Shopping (Safeway): white flour, Corn Chex cereal, can of diced tomatoes, Safeway house blend coffee, Safeway breakfast blend coffee, can of Libby pumpkin, bag of granulated sugar, bag of powdered sugar, can of evaporated milk, Crisco, 4-pack of Perrier (this was a gift for a coworker), spaghetti, sandwich bags, eggnog, honey walnut cream cheese, garlic & herb cream cheese, brown cage-free eggs, whipping cream, salted butter, unsalted butter, frozen peas, organic whole milk, sponges, 6 Safeway-made bagels (assorted flavors), bag of Safeway wheat rolls, bag of Safeway Kaiser rolls, whole pork tenderloin, 1 lb. natural ground beef, nova salmon, 2 russet potatoes, 1 red onion, garlic, 1 bunch kale, 1 white onion, 4 organic yams, 3 organic tomatoes, dried peaches, 6-pack of tiny boxes of Craisins (for Christmas stockings), 2 bags of cranberries, sliced black forest ham, Gruyere cheese. $144.
Lunch: 1/2 grapefruit, Barbara's cheese puffs, Safeway-made wheat roll with butter, pistachios.
In the late afternoon, my daughter and I made Christmas cookies. I will bring most of them to work for gifts, and we will keep some for home as well. We have adopted my stepmother's Christmas cookie recipe that she inherited from her grandmother. (Sorry, Mom, but they are just better than our family's cookies.) Hence, my recipe card reads "Grandma Dore's Cookies," even though I never met Grandma Dore and know nothing about her. The cookies are a basic shortbread dough, just butter, sugar and flour, rolled, cut and baked (carefully), and then frosted, not too heavily, with a simple vanilla frosting. There is nothing complicated about them. Counting both cookie and frosting, they have six ingredients (seven if you count the food coloring). However, making 3 batches at once is something of an endurance test. At the end my daughter and I had about twenty or thirty cookies left to frost, and dinner was ready-- I was prepared to interrupt our project to eat a quick dinner-- and then we looked at each other, said "let's just knock 'em out," and proceeded to frost all those remaining cookies in about 2 minutes. We are not picky about looks.
Dinner: Spaghetti with a sauce made from canned diced tomatoes, garlic, onion, dried herbs, olive oil, and a little sugar. Grated sharp cheddar cheese on top. Eaten while watching Masterchef Junior, mainly because the dining table was too covered with frosted Christmas cookies, spread out on parchment paper, to actually sit down to dinner.

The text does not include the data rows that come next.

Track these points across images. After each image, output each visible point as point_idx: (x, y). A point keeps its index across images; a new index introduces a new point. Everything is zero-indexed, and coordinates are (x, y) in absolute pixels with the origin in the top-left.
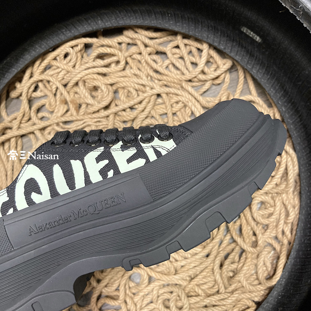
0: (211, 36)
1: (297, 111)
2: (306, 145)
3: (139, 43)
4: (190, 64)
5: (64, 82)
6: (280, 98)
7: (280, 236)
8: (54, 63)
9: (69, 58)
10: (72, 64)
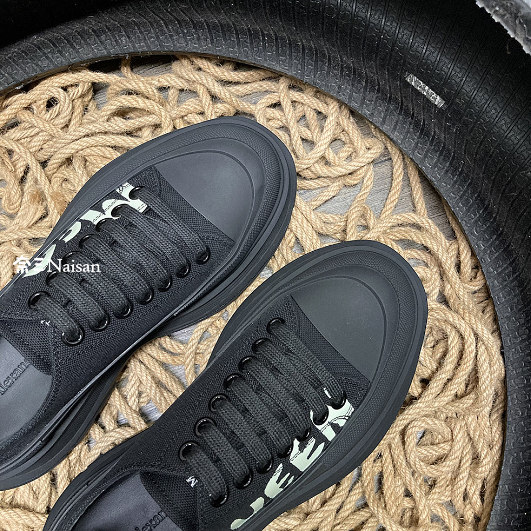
0: (347, 88)
1: (507, 252)
2: (522, 321)
3: (201, 90)
4: (300, 141)
5: (42, 156)
6: (476, 222)
7: (459, 502)
8: (25, 116)
9: (56, 109)
10: (61, 121)
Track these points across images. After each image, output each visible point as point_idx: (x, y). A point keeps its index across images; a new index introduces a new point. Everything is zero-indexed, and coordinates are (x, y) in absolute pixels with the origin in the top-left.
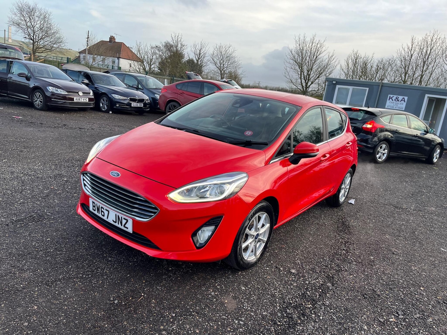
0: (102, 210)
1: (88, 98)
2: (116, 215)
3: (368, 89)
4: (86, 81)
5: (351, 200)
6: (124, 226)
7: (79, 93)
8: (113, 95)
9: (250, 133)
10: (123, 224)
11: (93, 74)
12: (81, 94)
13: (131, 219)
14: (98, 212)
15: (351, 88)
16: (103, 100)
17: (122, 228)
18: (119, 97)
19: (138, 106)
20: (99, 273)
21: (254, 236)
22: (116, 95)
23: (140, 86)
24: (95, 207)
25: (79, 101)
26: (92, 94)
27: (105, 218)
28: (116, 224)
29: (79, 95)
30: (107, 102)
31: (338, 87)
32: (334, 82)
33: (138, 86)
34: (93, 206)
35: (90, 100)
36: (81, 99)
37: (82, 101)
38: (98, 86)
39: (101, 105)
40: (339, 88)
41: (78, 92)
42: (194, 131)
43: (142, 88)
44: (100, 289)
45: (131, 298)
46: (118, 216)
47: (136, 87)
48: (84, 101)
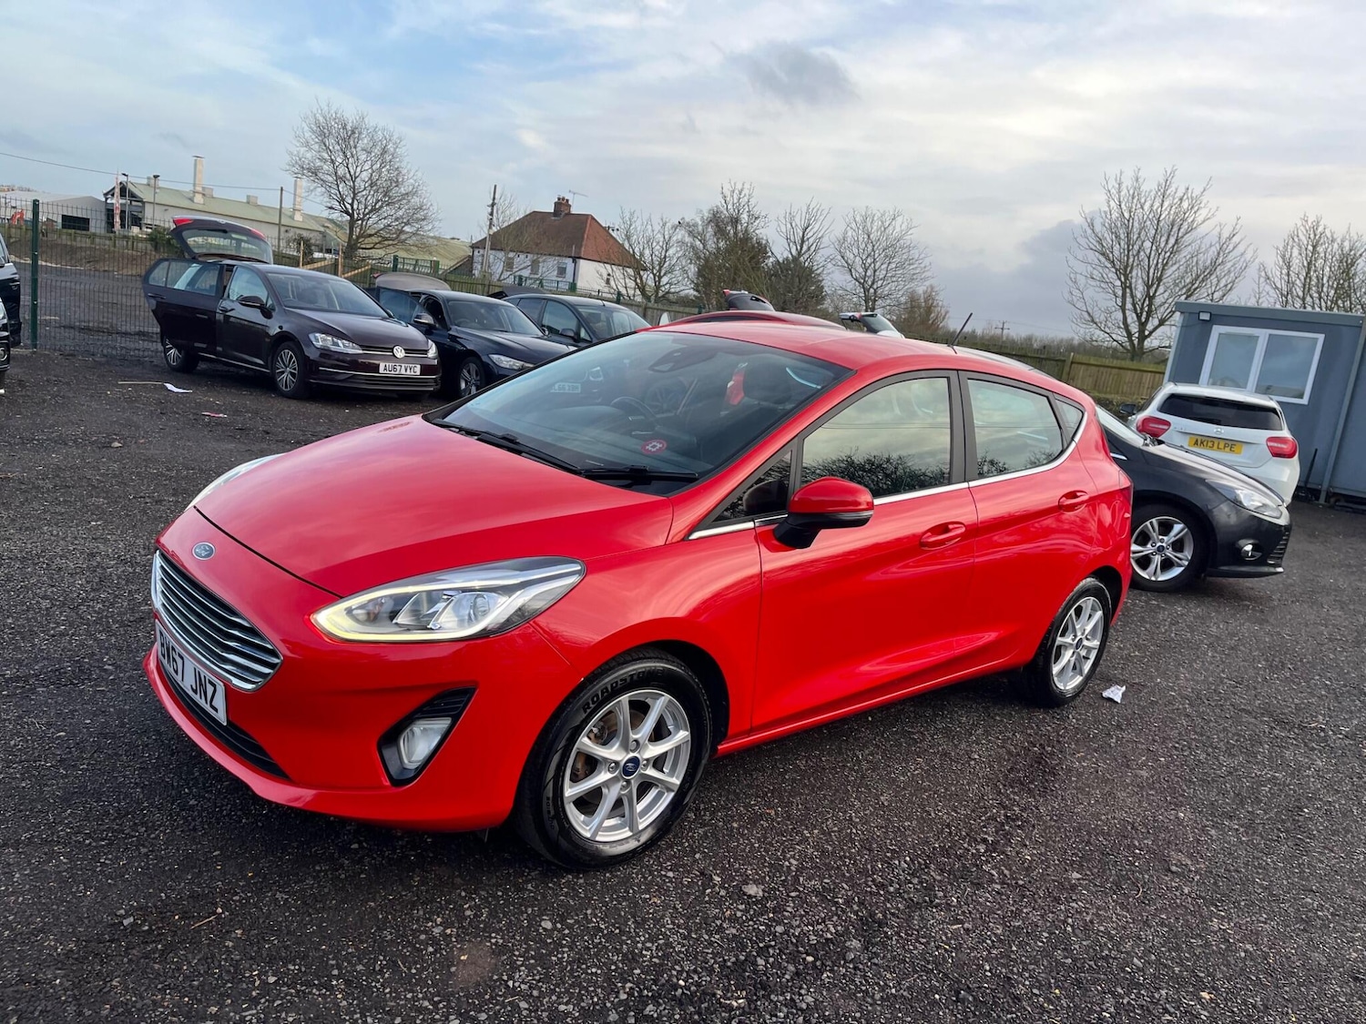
0: (174, 653)
1: (419, 366)
2: (196, 669)
3: (1321, 337)
4: (427, 319)
5: (1113, 689)
6: (211, 705)
7: (395, 350)
8: (495, 357)
9: (659, 446)
10: (209, 696)
11: (449, 300)
12: (399, 352)
13: (222, 684)
14: (168, 662)
15: (1263, 334)
16: (469, 372)
17: (208, 708)
18: (511, 363)
19: (566, 391)
20: (134, 839)
21: (617, 763)
22: (503, 358)
23: (583, 334)
25: (393, 372)
26: (433, 352)
27: (179, 679)
28: (196, 697)
29: (394, 355)
30: (478, 378)
31: (1217, 330)
32: (1205, 316)
33: (578, 334)
35: (426, 369)
36: (398, 368)
37: (403, 372)
38: (457, 331)
39: (463, 385)
40: (1220, 334)
41: (392, 349)
42: (504, 438)
43: (589, 339)
44: (109, 881)
45: (177, 917)
46: (199, 672)
47: (572, 334)
48: (408, 372)
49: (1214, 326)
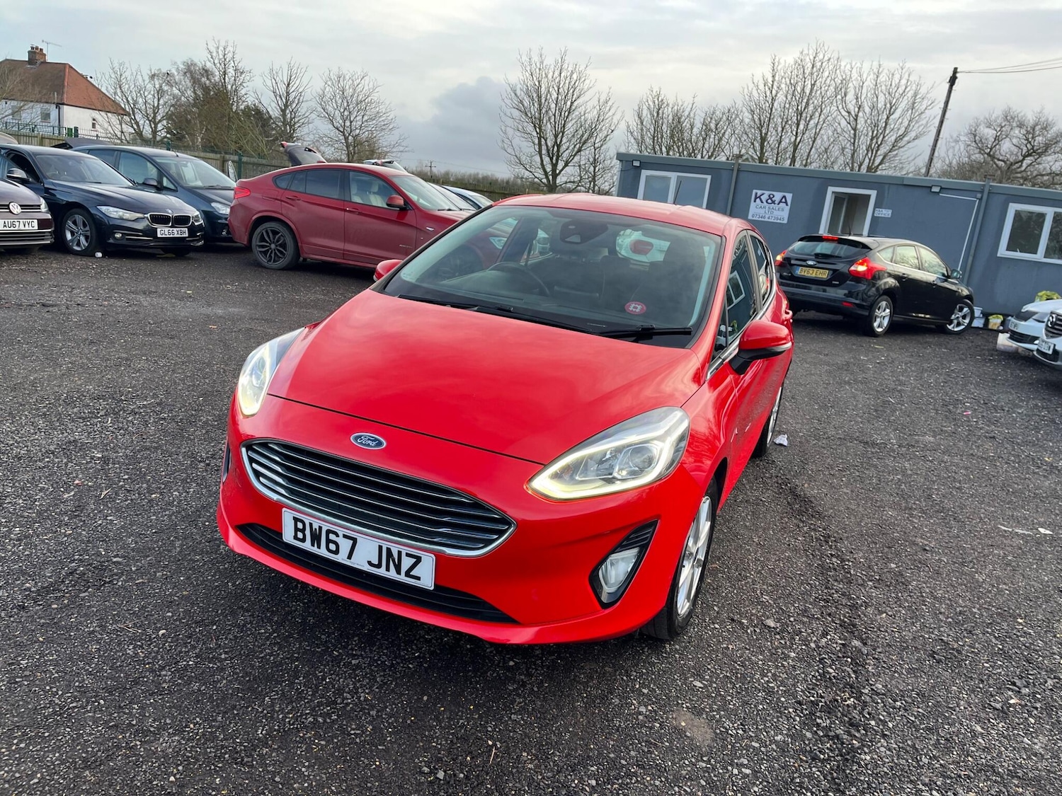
0: (332, 537)
1: (36, 221)
2: (380, 548)
3: (709, 177)
4: (19, 173)
5: (780, 437)
6: (408, 574)
7: (11, 207)
8: (103, 209)
9: (639, 307)
10: (405, 566)
11: (36, 154)
12: (16, 208)
13: (433, 556)
14: (313, 545)
15: (673, 176)
16: (75, 223)
17: (402, 578)
18: (121, 214)
19: (176, 236)
20: (351, 706)
22: (111, 209)
23: (165, 182)
24: (303, 531)
25: (12, 228)
26: (44, 207)
27: (341, 558)
28: (382, 572)
29: (11, 212)
30: (88, 228)
31: (645, 173)
32: (637, 164)
33: (160, 182)
34: (297, 529)
35: (42, 223)
36: (17, 224)
37: (22, 227)
38: (53, 184)
39: (69, 236)
40: (647, 176)
41: (8, 206)
42: (499, 309)
43: (172, 187)
44: (380, 747)
45: (468, 758)
46: (389, 550)
47: (155, 184)
48: (27, 228)
49: (643, 171)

Snacks: various bits of cookie dough and cookie at various stages of baking. A couple of Hershey's kisses while preparing the gift bags for work with cookies and kisses. I am not really sure what else. One thing I've realized, over the past week or so, is that the creeping weight gain of the holidays is partly because we lose track of the snacks we're having. Usually, at the end of the day, I can say precisely what I have eaten. In the past days, not so much. People hand you things and you consume them. Holiday treats are sitting around your house (whether they've been given to you, or you have bought or made them to give to others), and you consume them. There's a thoughtlessness about popping a Hershey's kiss in your mouth while you're wrapping presents that is different from the way I eat chocolate at other times of year. What did I eat today? Who can tell? Oh, I did have 2 cups of regular coffee and 1 cup of decaf, with half and half. Somehow I never got around to having my second cup of decaf.
Even my holiday writing style has become disjointed and wandering.